3B) Drag-drop the variable ’Marital Status’found under Dimensions into the Marks Color box. Capture a screen shot and include here. Which age bin has the highest divorce count and what is the count? (2pts)

age bin with highest divorce count:22 count: 46

##### 3C) Create another new sheet. Double-click ‘Months Employed’ and then double-click ‘Age’. Make sure Age appears in the columns field as shown in the image below. From the Sum(Age) drop down menu select Dimension. Repeat for Sum(Months Employed). Add another variable to the scatter plot by drag-drop the dimension variable ‘Gender’ into the Marks Color box. Capture a screen shot and include here. Share insights on what the data is telling us (3pts)

This data shows age on the x axis, months of employment on the y axis, and the gender based on the color of the data point. The orange dots are male, and the blue dots are female. This visual shows the distribution of months employed, age, and gender. There is a lot of data close to the x axis, meaning the months of employment is close to 0, or a shorter period of time. There also appears to be more data points towards the origin of the graph. This means that the age skews towards younger people and that the employment length skews towards people who have not held the job as long. Also, there appears to be more orand dots, and this means that there may be more men in this data set. This means there may be more men applying for loans.

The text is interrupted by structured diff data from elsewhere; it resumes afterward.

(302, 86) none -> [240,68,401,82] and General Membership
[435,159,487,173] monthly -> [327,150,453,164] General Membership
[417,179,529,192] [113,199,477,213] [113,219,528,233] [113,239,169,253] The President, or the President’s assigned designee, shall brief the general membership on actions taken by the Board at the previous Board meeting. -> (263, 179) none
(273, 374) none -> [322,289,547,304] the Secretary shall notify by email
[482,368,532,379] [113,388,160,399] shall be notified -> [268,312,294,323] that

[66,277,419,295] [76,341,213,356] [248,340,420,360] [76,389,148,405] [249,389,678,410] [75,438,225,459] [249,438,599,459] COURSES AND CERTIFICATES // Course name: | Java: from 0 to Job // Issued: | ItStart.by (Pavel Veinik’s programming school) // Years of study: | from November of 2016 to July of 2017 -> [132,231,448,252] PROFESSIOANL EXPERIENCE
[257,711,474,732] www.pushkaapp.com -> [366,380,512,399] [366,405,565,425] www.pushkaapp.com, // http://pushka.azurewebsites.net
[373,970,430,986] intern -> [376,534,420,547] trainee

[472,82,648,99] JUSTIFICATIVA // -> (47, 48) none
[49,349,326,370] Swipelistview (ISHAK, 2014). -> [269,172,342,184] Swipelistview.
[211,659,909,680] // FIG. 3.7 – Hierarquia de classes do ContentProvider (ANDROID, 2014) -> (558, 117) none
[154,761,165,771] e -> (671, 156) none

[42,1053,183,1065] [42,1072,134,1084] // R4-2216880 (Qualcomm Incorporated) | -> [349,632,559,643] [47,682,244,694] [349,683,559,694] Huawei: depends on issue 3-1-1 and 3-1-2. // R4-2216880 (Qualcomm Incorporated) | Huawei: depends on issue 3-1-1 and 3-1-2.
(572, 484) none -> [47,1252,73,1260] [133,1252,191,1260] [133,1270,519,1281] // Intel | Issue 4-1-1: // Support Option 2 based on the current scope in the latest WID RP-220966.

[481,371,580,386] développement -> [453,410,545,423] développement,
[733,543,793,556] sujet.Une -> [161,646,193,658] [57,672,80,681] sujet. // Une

##### 3D) In a new sheet generate a view of Gender, Number of Records, and Marital Status. Choose the best fitting view of your choice for the intended scope. Capture a screen shot and include here. Share insights on what the data is telling us (3pts)

The data is to analyze number of records with marital status. Marital status is categorical data(x-axis), and number of records is quantifable (y-axis). Gender is being identfied by a color (orange is male, blue is female)in the data set. I used a graph that showed the number of records, not the relative size. This data shows that the number of records is highest in singles. Men are the only people that have applied for loans under the status of single. Females have only applied for loans when divorced. Out of each of the marital statuses, married individuals have applied for loans the least, and singles have applied for loans the most. Divorcees are in between singles and married people in the number of records. However, the majority of divorcees are women.